The second half The Demolished Man flies by in a blur of back-and-forth action. Lincoln Powell, one of the most powerful mind-readers and policemen in the world, knows everything about the crime committed by Ben Reich, a megolmaniac businessman and murderer. He knows the details, but knowing isn’t evidence enough: he needs proof, motive, and witnesses. He needs these things so he can get a conviction from a computer and send Ben Reich off to demolition.
In the most dated moment of the book, Bester’s description of Old Man Mose, the computer in charge of judging and prosecuting cases, describes a machine with absolutely zero futurethink beyond what it does:
“Old Man Mose himself occupied the entire circular wall of the giant office. His multitudinous eyes winked and glared coldly. His multitudinous memories whirred and hummed. His mouth, the cone of a speaker, hung open in a kind of astonishment at human stupidity. His hands, the keys of a multiflex typewriter, poised over a roll of tape, ready to hammer out logic. Mose was the Mosaic Multiplex Prosecution Computer of the District Attorney’s Office, whose awful decisions controlled the preparation, presentation, and prosecution of every police case.”

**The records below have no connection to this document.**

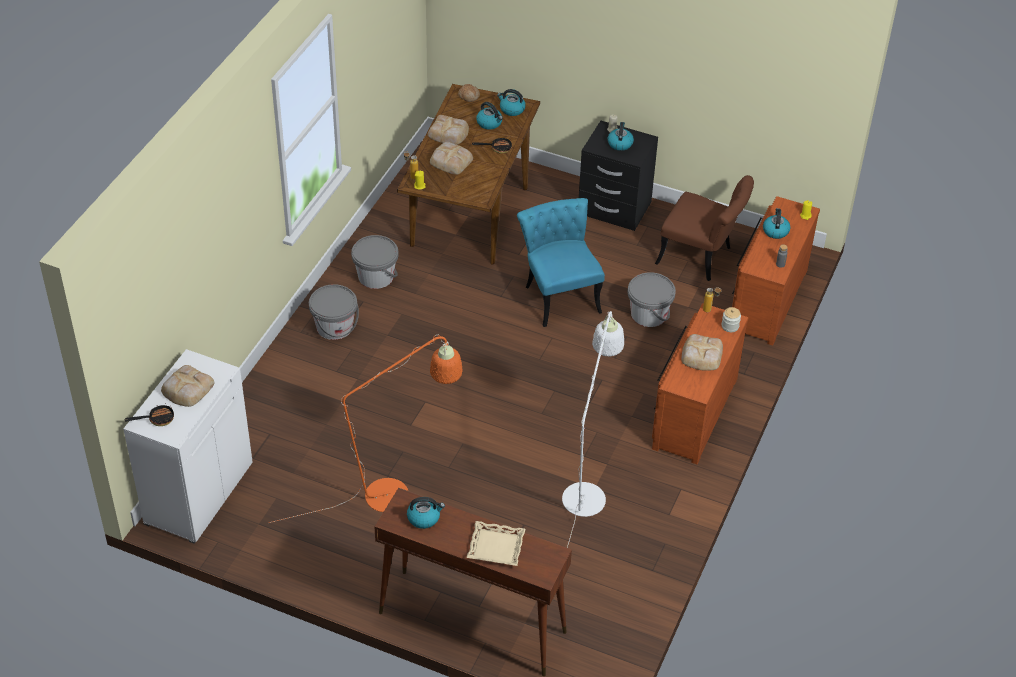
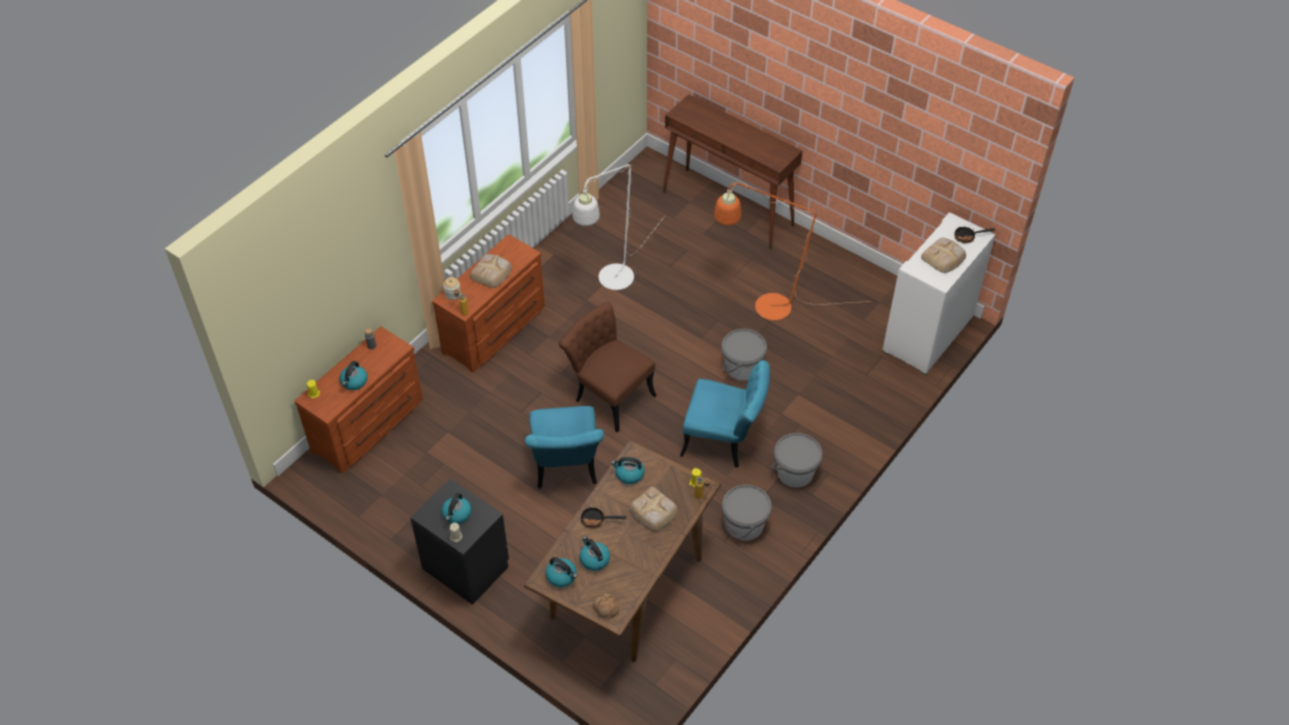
camera: 165 degrees left, 5 degrees up
kettle [407,497,445,529] -> kettle moved to [611,457,645,484]
bread [428,115,469,145] -> none
beige tray [467,521,525,566] -> none
grey bucket [627,272,676,327] -> grey bucket moved to [721,329,767,380]
brown chair [655,175,754,281] -> brown chair moved to [559,302,657,433]
none -> turquoise chair [680,360,770,468]

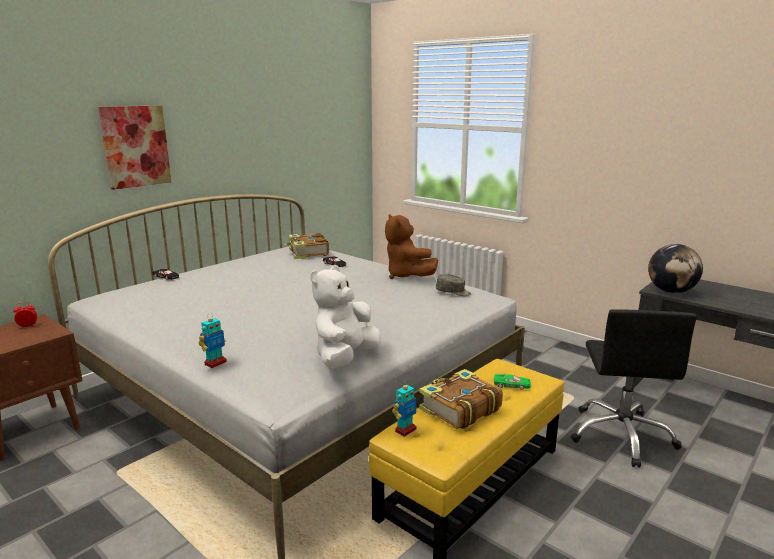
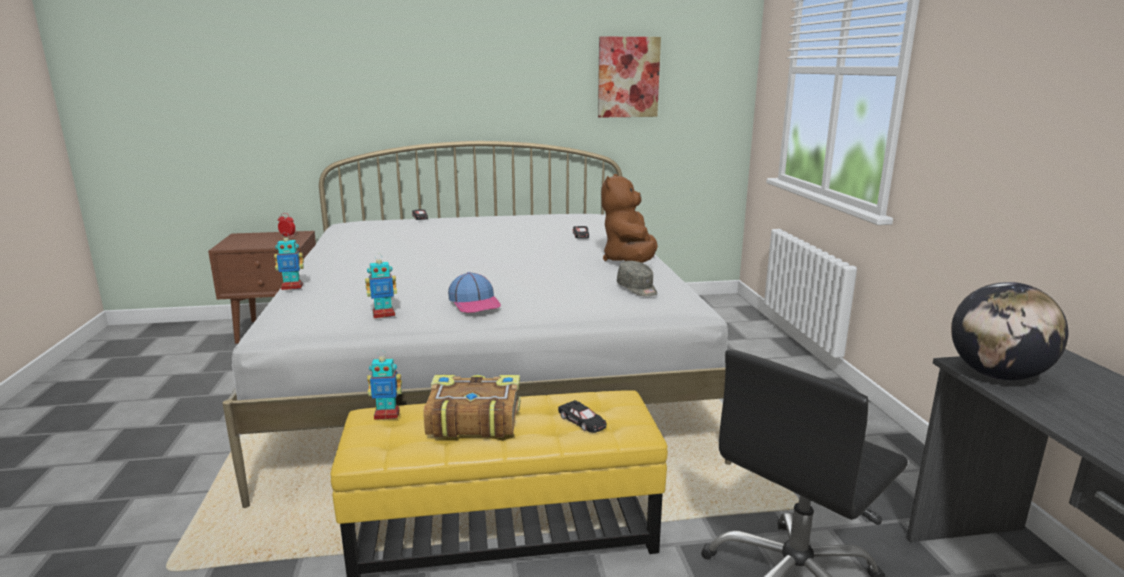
camera: 40 degrees right, 0 degrees up
picture [98,105,171,190] -> picture moved to [598,37,661,117]
book [284,233,329,259] -> none
white plush toy [311,265,381,368] -> toy robot [365,254,397,318]
green toy car [494,374,531,390] -> black toy car [558,400,607,433]
none -> cap [448,272,501,313]

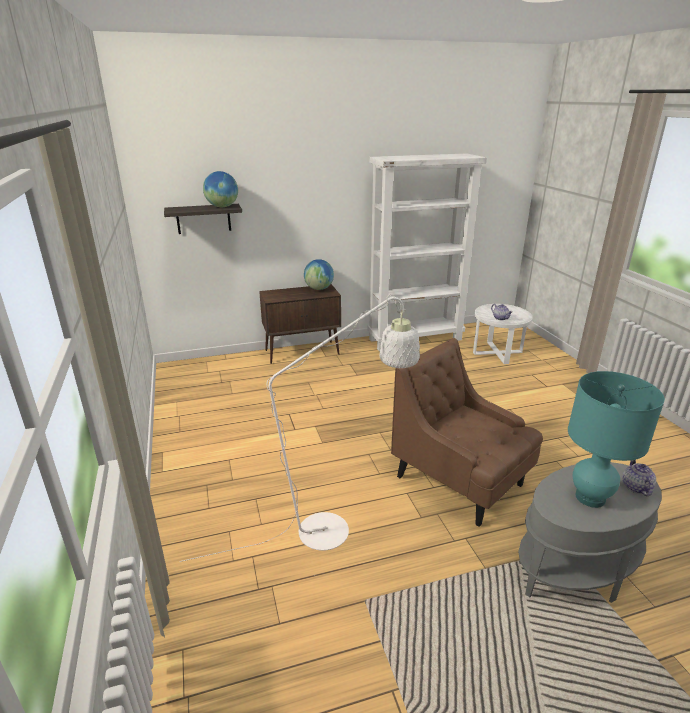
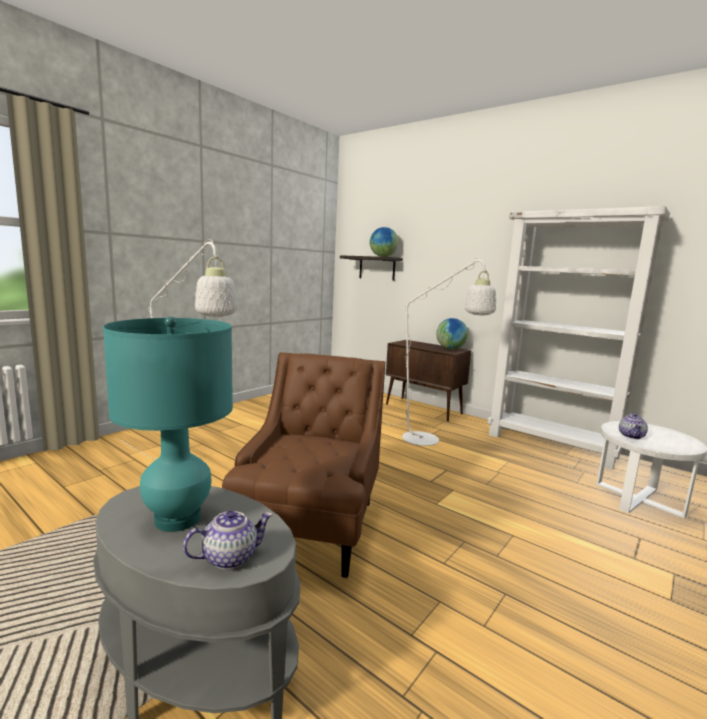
camera: 55 degrees right, 15 degrees down
none -> white floor lamp [382,258,496,446]

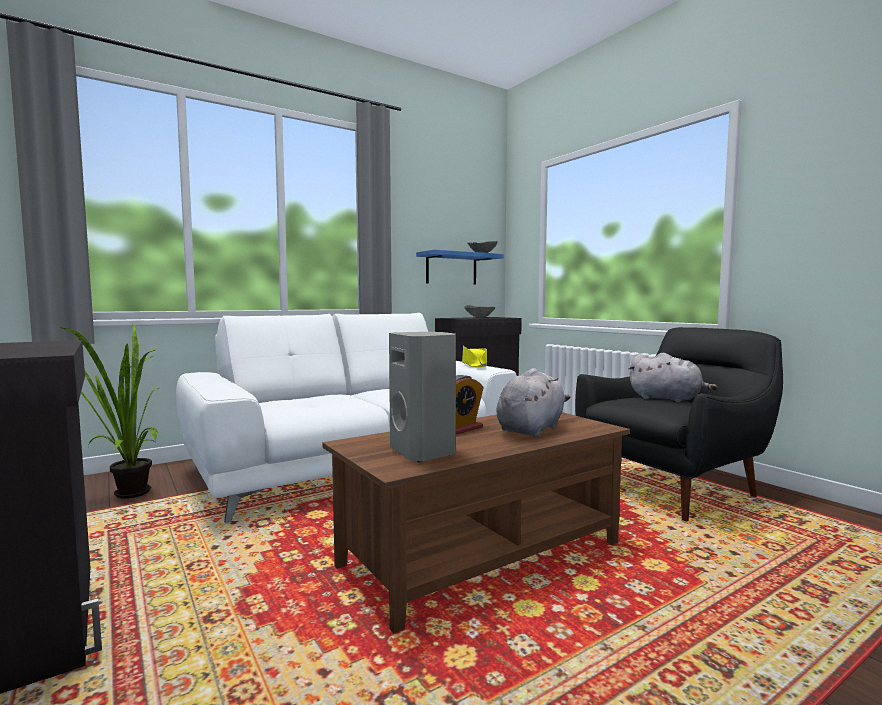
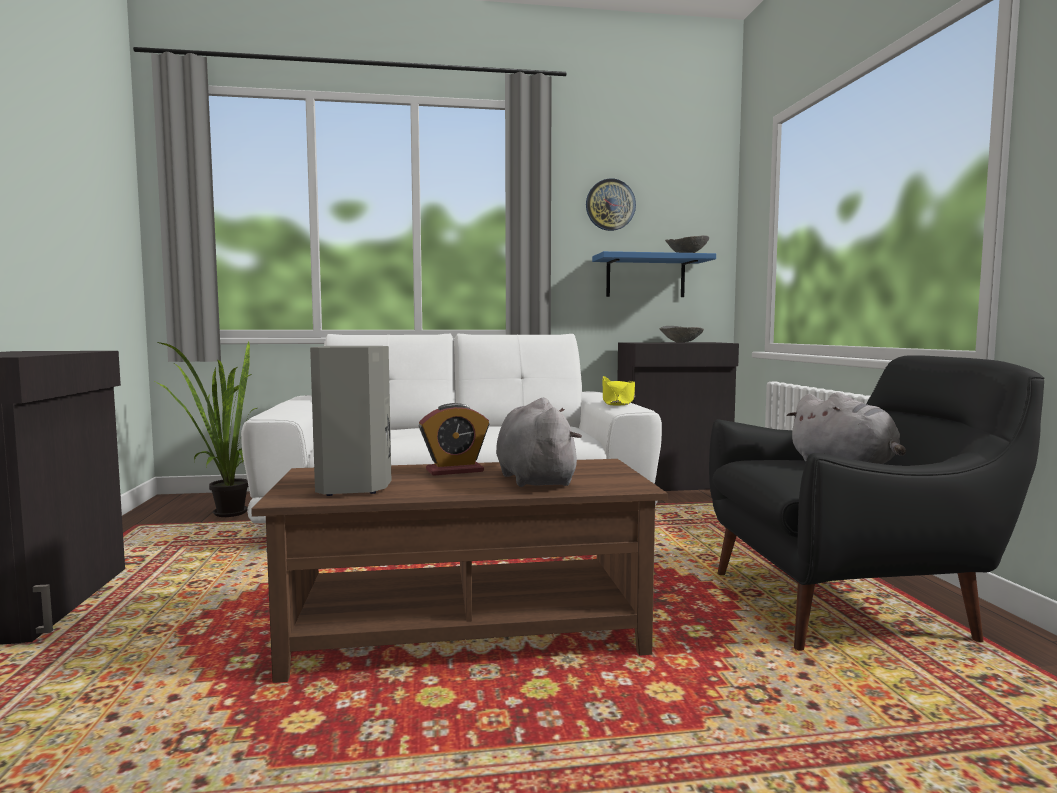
camera: 25 degrees right, 0 degrees up
grey plush toy [496,368,570,437] -> grey plush toy turned 75 degrees counterclockwise [496,398,582,487]
none -> wall clock [586,178,636,231]

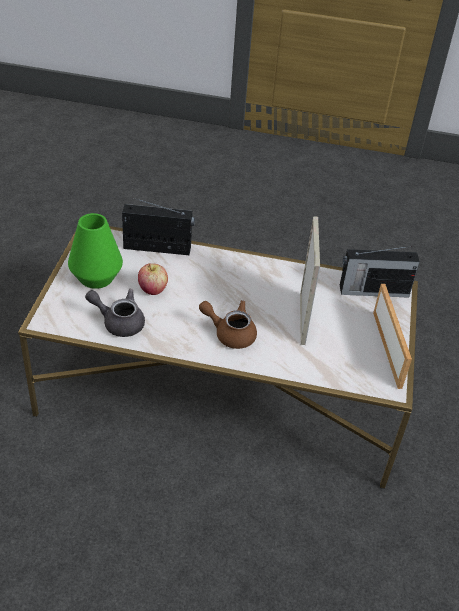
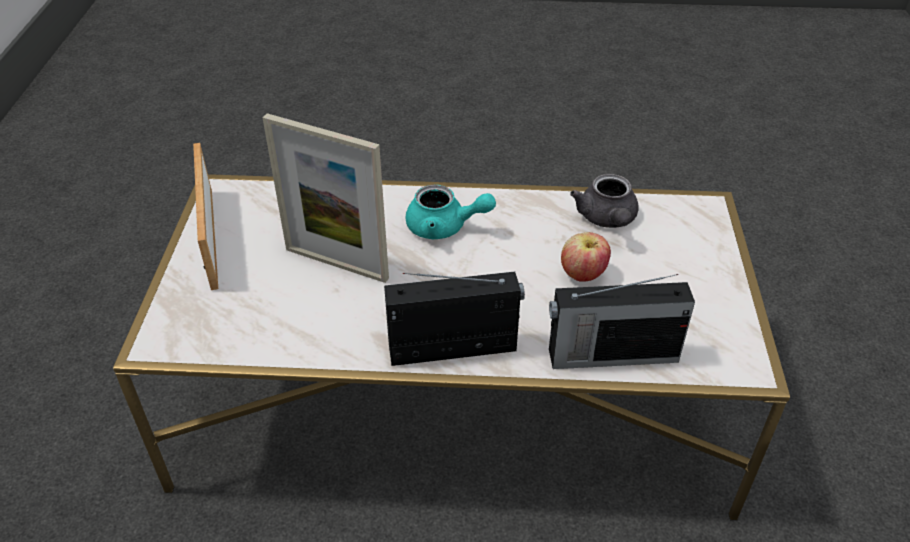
camera: 175 degrees right, 0 degrees up
green vase [68,213,123,289] -> none
grey teapot [85,289,145,337] -> grey teapot turned 75 degrees clockwise [570,174,638,228]
brown teapot [199,300,257,349] -> turquoise teapot [406,185,496,239]
picture frame [300,216,320,345] -> picture frame turned 60 degrees counterclockwise [262,113,389,283]
radio [340,246,420,298] -> radio moved to [384,271,525,366]

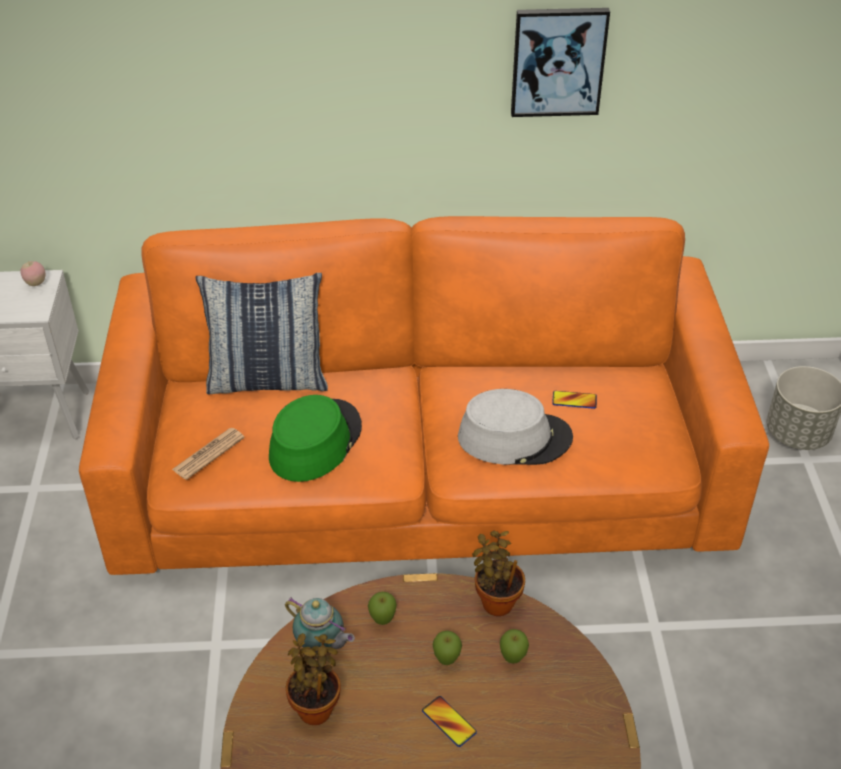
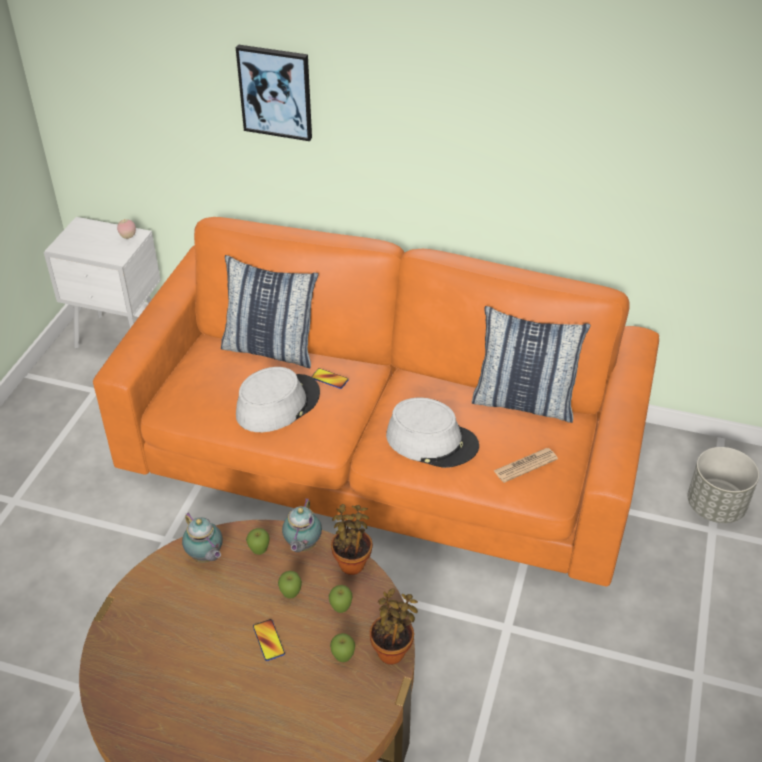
camera: 20 degrees right, 0 degrees up
newspaper [172,428,245,480] -> newspaper moved to [494,448,558,483]
green hat [269,395,362,482] -> grey hat [236,367,320,432]
potted plant [286,633,341,725] -> potted plant moved to [370,589,418,665]
picture [511,8,610,117] -> picture moved to [236,45,312,141]
phone [552,391,597,409] -> phone moved to [311,368,349,389]
none -> teapot [282,498,322,552]
none -> apple [330,633,355,662]
none -> pillow [472,306,591,423]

Even if Old Man Mose is severely outdated, the action leading up to the point in which Powell and his team finally input their argument for Reich’s demolition is not. Their battle rages across the inner solar system, from one perfect space opera set piece to another.
Bester tries his best to break your neck as the pieces manuever into place and the dominos begin to fall. There’s no mistaking Reich’s guilt or how he did it – this isn’t a mystery novel – but it remains to be seen whether or not Powell can make the case stick. Reich is equally powerful, if not moreso, considering his wealth across the planets and his complete willingness to buck societal norms altogether to see his own ends through.
Powell’s strategy is sound. In an operation called ‘rough and smooth’, he sends both his best cops and his worse to track down Reich, his associates, and keep tabs on their every move. He sends his worse because they give Reich a false sense of security; every time he manages to shake one off, his ego grows. That’s where the good detectives come in: while patting himself on the back, Reich continuously leaves himself open.
The back-and-forth whir of action plays out more like a chess match than anything else. There aren’t many explosions or shoot outs. Every move of a piece is a new setpiece and a new part of the puzzle that will tip the scale. It’s the dialogue that makes everything pop as loud as a gun or explosion would. Early on, one of the big pieces of the puzzle is Barbara D’Courtney, the daughter of the deceased and only witness to Reich’s actions. Finding her is of the utmost for either player, but especially for Reich who hires a crime boss to find her:
“I may have to slush for her.”
Then slush. Check every bawdy house, bagnio, Blind Tiger, and frab-joint in the city. Pass the word down the grapevine. I’m willing to pay. I don’t want any fuss. I just want the girl. Understand? – Reich to Quizzard
Lines like these crackle with all the same intensity of a black-and-white film noir. They do all the heavy lifting without the need for huge blots of exposition or narration to explain the give-and-take.
All the pleasantries aside, my original question when first embarking on this reread was whether or not The Demolished Man holds up. After arriving at the novels conclusion, I can safely say that it’s definitely a kind-of-sort-of deal.
Certainly, some of the individual parts stand-out. There’s a great series of scenes for both Reich and Powell on a place called the Shelf. Essentially a colonized asteroid, it grew and grew as more people built their own additional platforms to add new real estate. There, one of the solar system’s largest wildlife reserves provides an environment with zero safety nets and all the wilderness and beasts a brave soul would ever want. Some of the characters are great too. Reich himself manages to be a sympathetic character, despite being more rage and fury than anything else. Powell functions as a Superman-figure, bound by ethics and society, but hellbent on seeing justice through.
The Demolished Man almost works because of these unique settings and characters, but it so intimately tied to the times in which it was published. It doesn’t really sell to my modern ears. Ignore the treatment of women for a moment and focus instead on the Freudian psychology that permeates and defines the entire book. It’s absolutely bizarre, and includes a forced love story where two people fall in love simply through a meeting of their psyches, while one of those people spends the majority of the book treating the other as a father figure as she slowly relives her entire life while locked deep inside her on subconscious.
If you can follow that sentence, then you can follow this book, though your eyes may roll the entire time like mine did.
Even with the negatives, I still loved The Demolished Man. I imagine my younger self didn’t know much better when it came to psychology, so whether it sounded sincere or fantasy, it didn’t matter how dated Bester’s ideas were even then. I can still move past that now, however, because Bester’s writing is top notch for this kind of novel. It’s just fun. Sometimes that’s all you want in a novel too, so Bester and The Demolished Man should definitely be what you reach for whenever that is the case.